And just as global cooling turned into global warming in the space of roughly 30 years, trans fats went from desirable to being on the outs in less than 20:

Before other cities decide to regulate diets absent a safety issue, they might also consider that some of the same people now pushing for a trans fat ban once recommended the ingredient as a substitute for another health scare: saturated fats. Twenty years ago, Mr. (Michael) Jacobson’s CSPI (Center for Science in the Public Interest) launched a public relations blitz against fast food joints for using palm oil to cook fries. The group claimed victory when restaurants started using partially hydrogenated oil instead. In 1988, a CSPI newsletter declared that “the charges against trans fat just don’t hold up. And by extension, hydrogenated oils seem relatively innocent.” Today, Mr. Jacobson is claiming trans fats kill 30,000 people a year. We wonder if he feels guilty.

The ultimate goal of these so-called consumer advocates is to persuade the FDA to turn on trans fats, a move that would serve the food industry up as the next entree on the plaintiff bar’s menu.

Although health-based lawsuits relating to food voluntarily purchased and consumed are absurd beyond belief, it would provide some relief if Mr.

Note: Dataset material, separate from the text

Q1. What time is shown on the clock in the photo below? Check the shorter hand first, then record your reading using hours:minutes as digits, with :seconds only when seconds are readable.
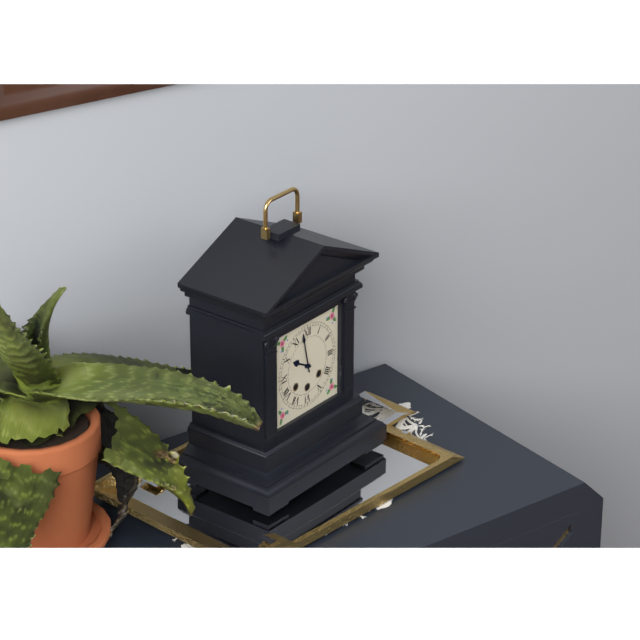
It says 9:58
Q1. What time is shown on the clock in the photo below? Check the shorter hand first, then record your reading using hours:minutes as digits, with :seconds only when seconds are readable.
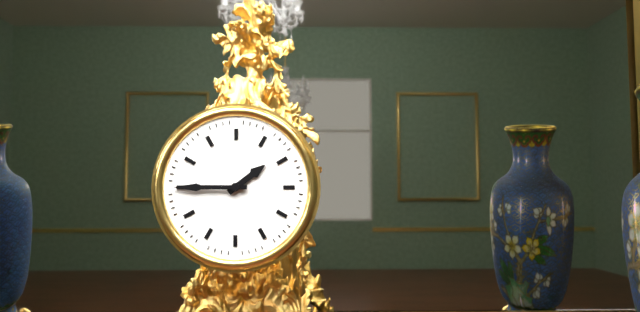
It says 1:45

Jacobson were served up on a silver platter as a part of that process. But while it would fit the nannies’ definition of justice, it would never happen, because he has (conveniently) “seen the light.”

Just once, it would be nice if the climate police, the food police, the almost totally discredited recycling police, and the other control freaks of the world would admit that they are less than certain about the justifications for the laws, rules, and regulations they want to foist on the populace. Alas, that would open up the arenas involved to debate, which is the last thing they’ll tolerate.